CASUAL conversation with a fellow information security professional over early breakfast:
InfosecGuy101: If the government opens a Chief Information Security Officer (CISO) position and the President nominates you, what will be your priority action items?
Me: Uh, Um, Ah… Decline? I’d rather be a consultant! (Hysterical laughter.)
InfosecGuy101: Now that you have gotten that out of your system, seriously?
Me: (10-second silence, then gulped a large amount of lukewarm paper-tasting coffee, hoping to find immediate stimulation for my 8:30a.m. brain). Ah Got it! Fire every government employee who still uses Yahoo! To all of you out there. Yahoo has been severely compromised to a point that there are no more takers who would buy them. Be a self-respecting computer user and delete your Yahoo account now! Parang awa na ninyo!
InfosecGuy101: Hokeyyy! Sige then what? Teka, ganito na lang, how about—the Top 5 immediate security tasks that the government should do?
Me: (Finally, some caffeine kicking in) One – conduct a hardware and software inventory (read: IT Asset Management). No way of knowing what’s broken if you don’t know what you have. Seriously, with all the mobile phones, and pocket Wifi’s out there, do you even know who’s connecting to your network and leeching off the Internet that the taxpayers paid for? We have a term for this and it’s called “Rogue IT” – that parallel universe inside the organization’s network that no one knows exist. Let’s face it, with the way networks and computers grow organically, I will bet my leather bags that your spreadsheet is anything but complete (or accurate for that matter), so yeah, inventory time!
InfosecGuy101: Are you kidding me? That’s a lot of IT assets!

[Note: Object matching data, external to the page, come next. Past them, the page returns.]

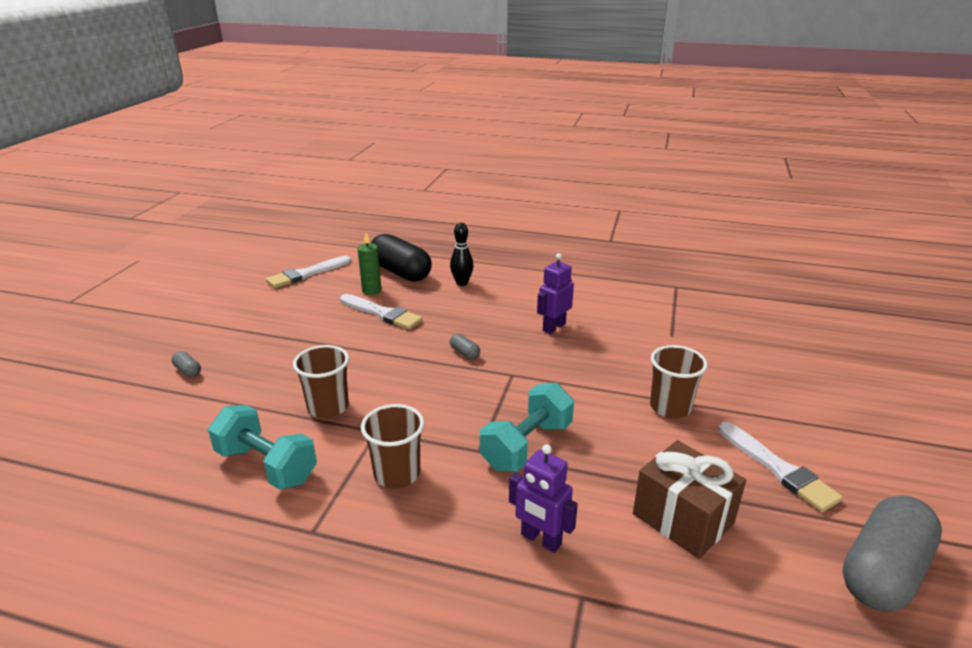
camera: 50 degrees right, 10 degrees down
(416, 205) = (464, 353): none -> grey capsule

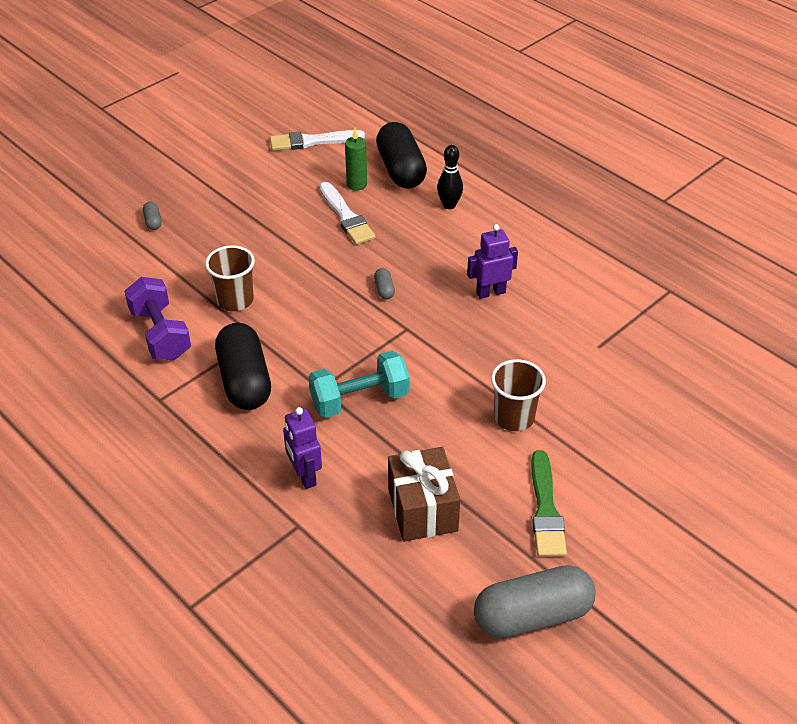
camera: 30 degrees right, 15 degrees up
(267, 465) = (161, 334): turquoise dumbbell -> purple dumbbell
(397, 474) = (245, 381): brown cup -> black capsule
(778, 469) = (545, 509): white brush -> green brush

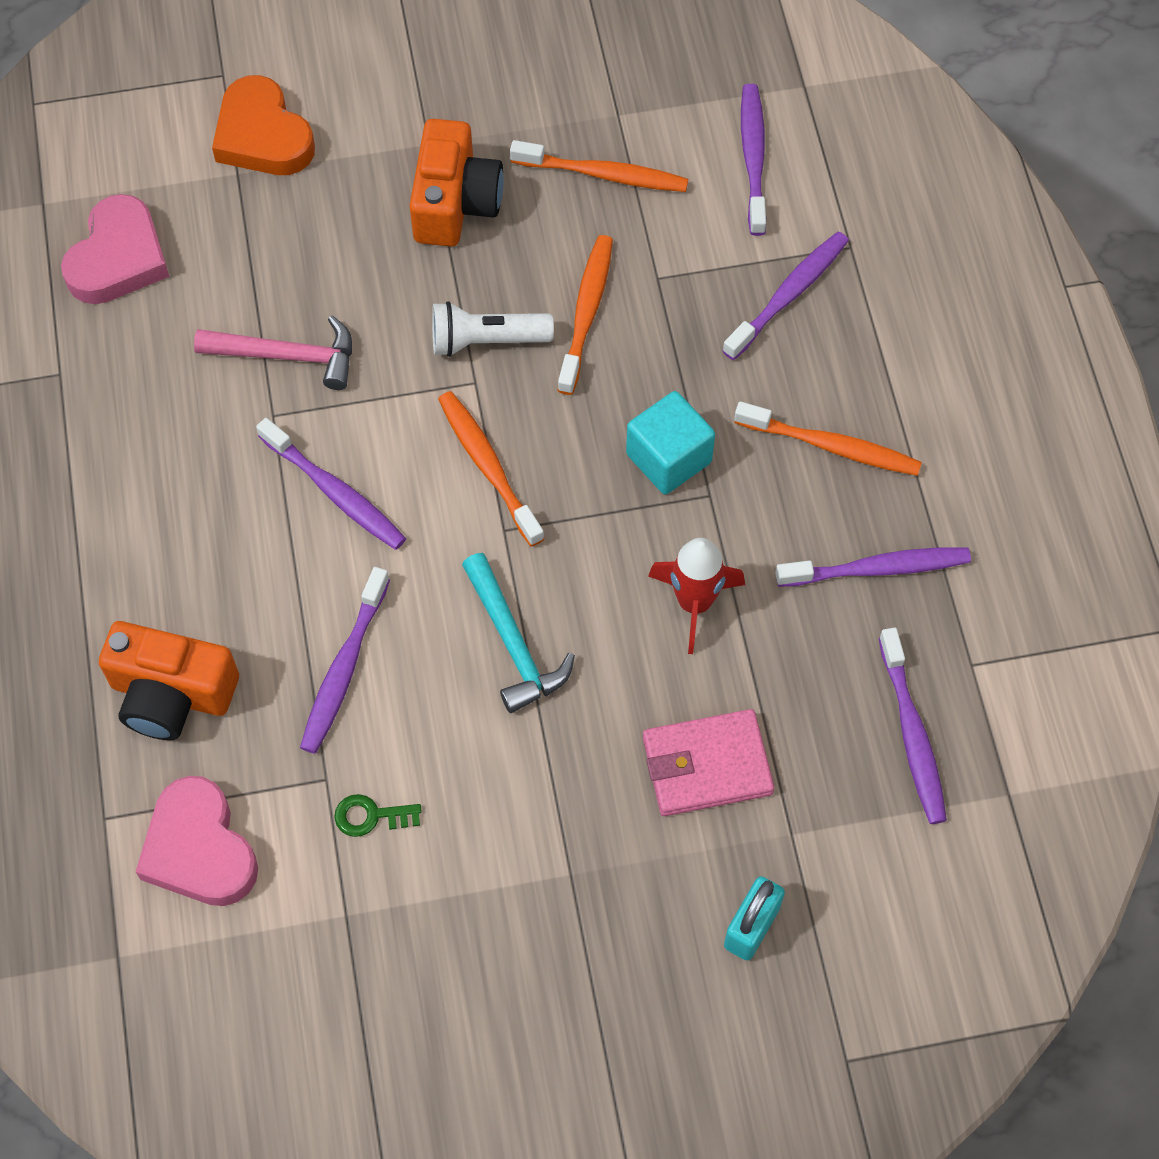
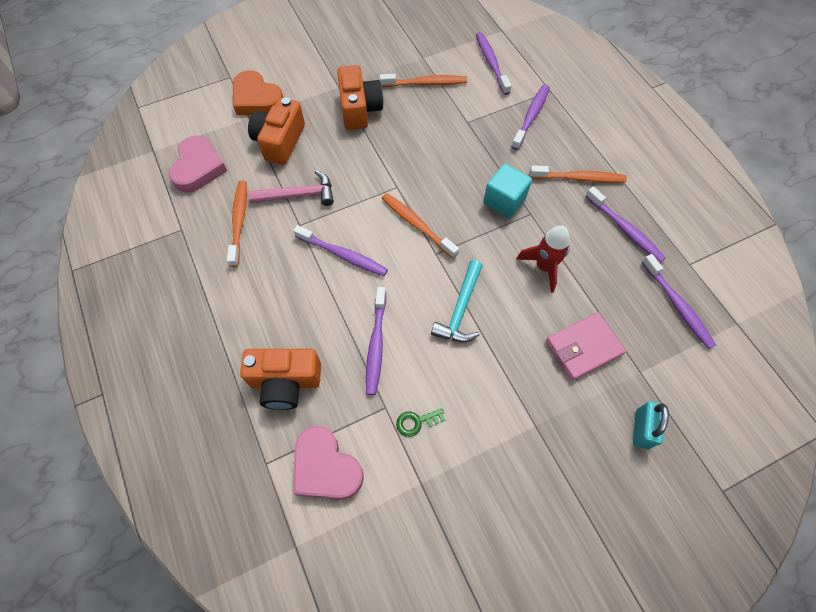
camera: 15 degrees left, 0 degrees up
(282, 238) = (280, 141): none -> orange camera
(486, 340) = (396, 166): white flashlight -> none
(513, 643) = (460, 309): turquoise hammer -> turquoise hammer turned 60 degrees clockwise
(586, 312) = (439, 144): orange toothbrush -> orange toothbrush (239, 222)
(877, 568) = (625, 229): purple toothbrush -> purple toothbrush turned 75 degrees clockwise

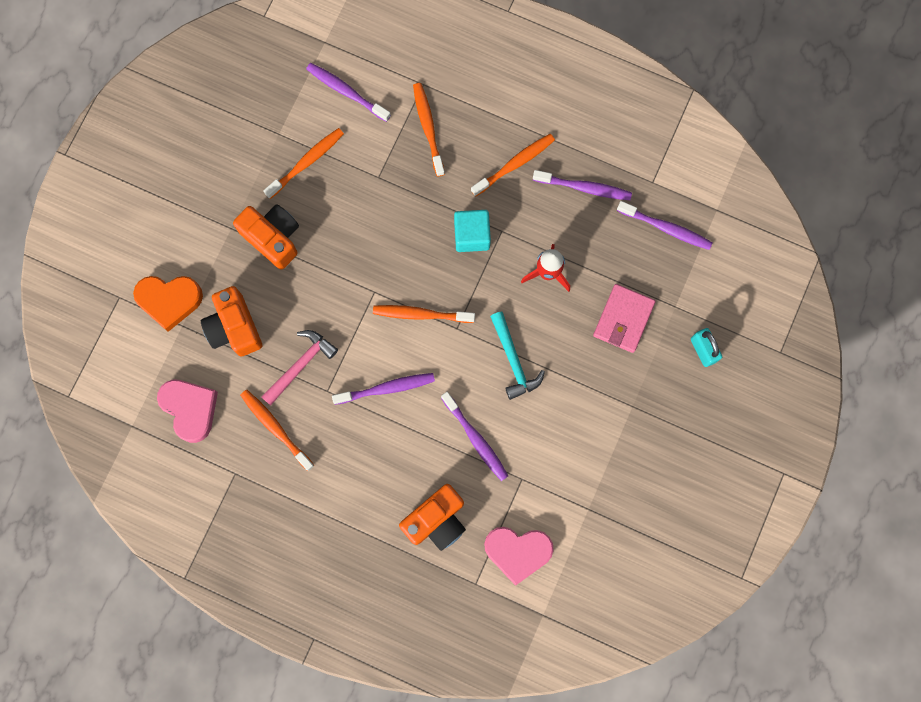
camera: 40 degrees left, 15 degrees up
(416, 422) = (551, 471): green key -> none
(531, 116) = (428, 128): purple toothbrush -> orange toothbrush

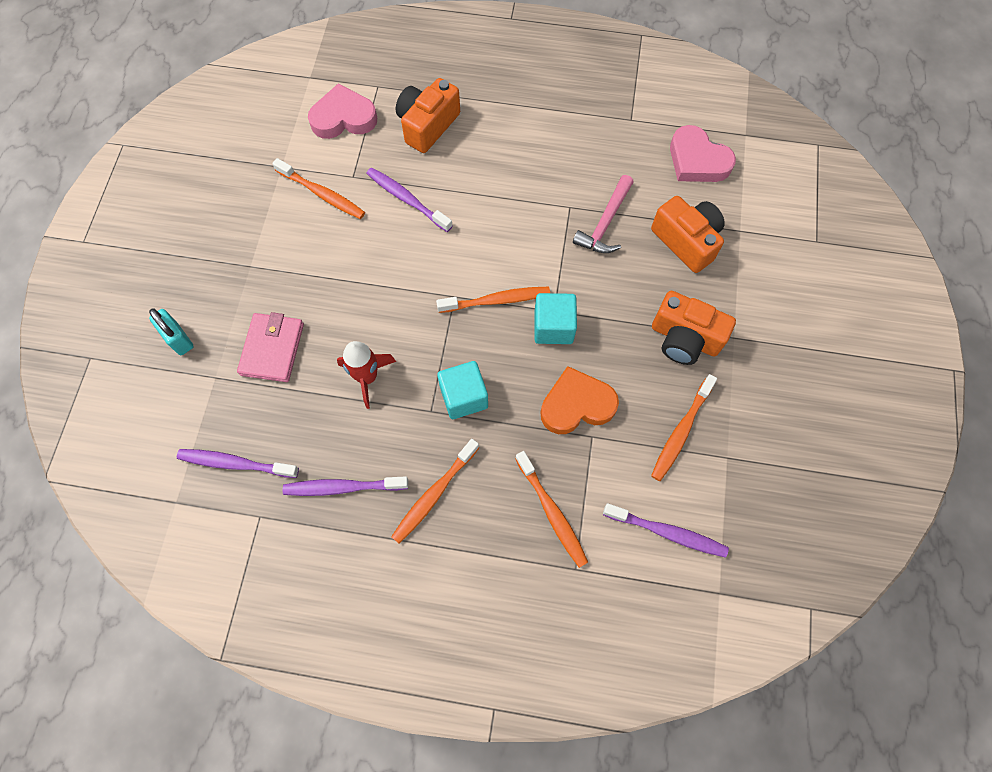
camera: 165 degrees right, 10 degrees down
(169, 300) = (764, 250): orange heart -> orange heart (576, 405)
(275, 428) = (608, 163): orange toothbrush -> orange toothbrush (322, 194)
(379, 277) = (553, 327): none -> turquoise cube
(386, 388) = (510, 223): purple toothbrush -> none
(513, 360) = (385, 279): turquoise hammer -> none

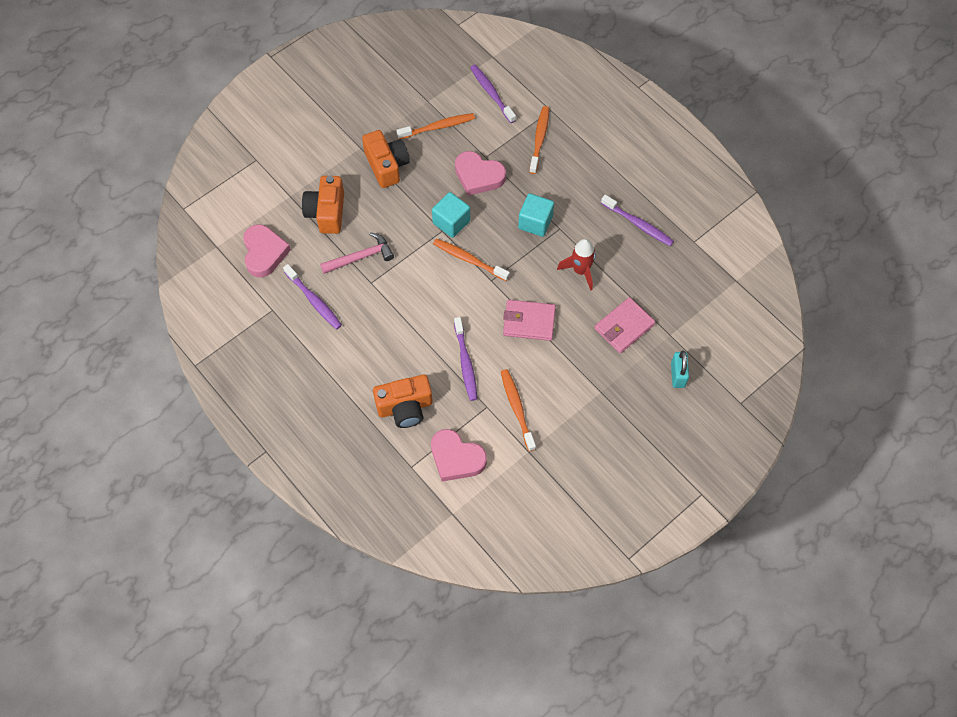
camera: 140 degrees left, 5 degrees down
(236, 463) = (689, 277): purple toothbrush -> purple toothbrush (314, 300)
(378, 282) = (529, 322): none -> pink wallet
(434, 494) = (592, 188): orange toothbrush -> none
(576, 405) = (478, 176): orange heart -> pink heart

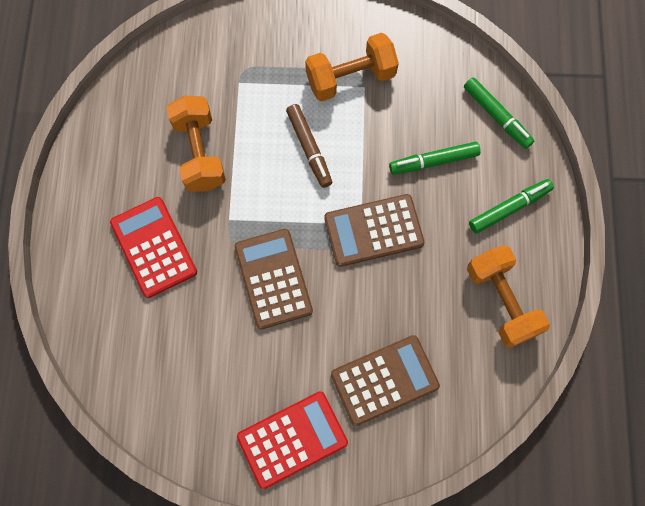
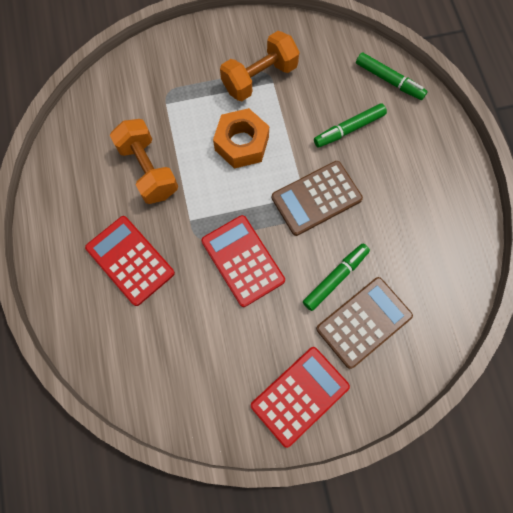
camera: 15 degrees left, 0 degrees up
(273, 279) = (242, 261): brown calculator -> red calculator
(309, 148) = (241, 143): brown marker -> orange nut
(501, 301) = (440, 229): orange dumbbell -> none
(509, 208) = (423, 152): green marker -> green marker (335, 278)

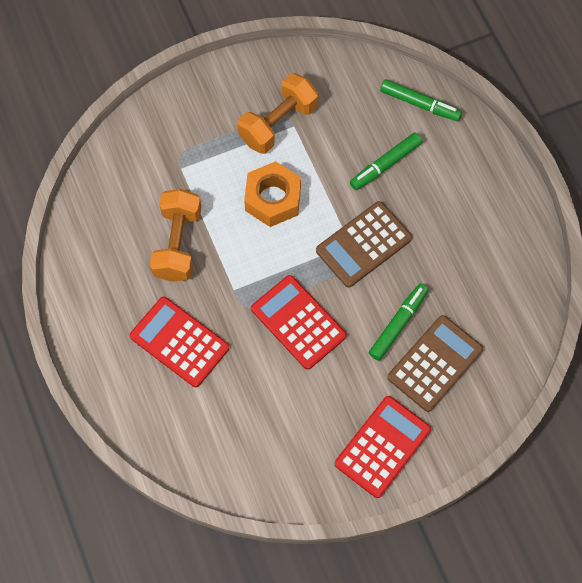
camera: 10 degrees left, 5 degrees down
(148, 170) = (178, 244): orange dumbbell -> orange dumbbell turned 45 degrees clockwise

Me: Sorry, but you got to start somewhere, and besides along with your (dated) list you can use automated inventory software like Belarc, Kaseya, Solarwinds, etc. or if you’re on a budget, get Spiceworks and other open source options. Not enough manpower? Outsource! There are companies who would happily do that for you!
InfosecGuy101: Ok, next?
Me: Create a collection of known good configurations for: first – critical IT assets like routers, switches, servers, and the like; and second – PCs or workstations based on who uses them and what tasks they are doing. (read: Configuration Management). This way if anything breaks down or gets compromised you have a clean backup to resort to.
InfosecGuy101: And number three?
Me: Deep dive on the possible security holes. Conduct a vulnerability assessment (VA), and if permissible and practical, a penetration test (PT) on critical IT asset and move on to the workstations. Please have professionals do this and not just run a tool and read the reports. The recommendations/results will be your guide in crafting your remediation strategy because it should give you the critical vulnerabilities. As a matter of fact, you should do a VA/PT at regular intervals and whenever a new system is installed. (read: Continuous Vulnerability Assessment and Remediation)
Me: Establish control of all administrative/root privileges in IT systems (read: Privilege Access Management), most especially to servers, network and security devices as well as applications. Yes, there will be people in power that will exert influence on you so that you will allow them (and their next of kin) to install any software (and malware) they want – this is in government anyways, right? Well, put your foot down! If they use force and coercion, refer them to the nearest Sandiganbayan or if you are not the suing kind, ask for their immediate superior’s (undisputable) consent. (That way if there will be a computer virus or ransomware outbreak you can pin the blame on him afterwards. Save your Bitcoins for future use. By the way, we call this ‘risk transference’ in audit lingo). Just like automated inventory, there are excellent software applications to help you do this – they will even report compliance!
InfosecGuy101: Okay, last (for now). Five!
Me: If the crap hits the fan, check the logs! But if you didn’t have a properly configured log server or didn’t turn on the logging auditing or your critical IT assets then, you are on your own. You will absolutely have no clue as to what happened and who did what. Oh yeah, take time to know how to read them all right? Else you are just wasting hard disk space. Try to have one centralized log server (with backup) and apply ample protection so no one can get to it and alter it.
Me: I know you only asked for five, but now that the caffeine has fully kecked in and that waffle and bacon combo was outstanding, I’m going to give you two more.
InfosecGuy101: Awesome. You’re hired!
Me: Uh. No thanks, ‘Pro-bono’ na lang – my contribution to society, a free consult.
Six – Patch, patch, and patch. Old software is the root of all (malware) evil. Remember, if there are no vulnerabilities even if there are numerous threats, the risks will always be zero. (read: Patch Management) Bonus. Libre and Microsoft WSUS (Windows Server Update Services) for Microsoft workstations.
Me: Parting tip. Awareness. There is no cost to make end users aware of the dangers and the things they can do to protect themselves and the organization’s IT assets. An educated user is worth more than a million pesos of anti-virus software. Ok, I take that back – there is a cost. Pa-merienda. Ok na siopao saka 3-in-1. Solb.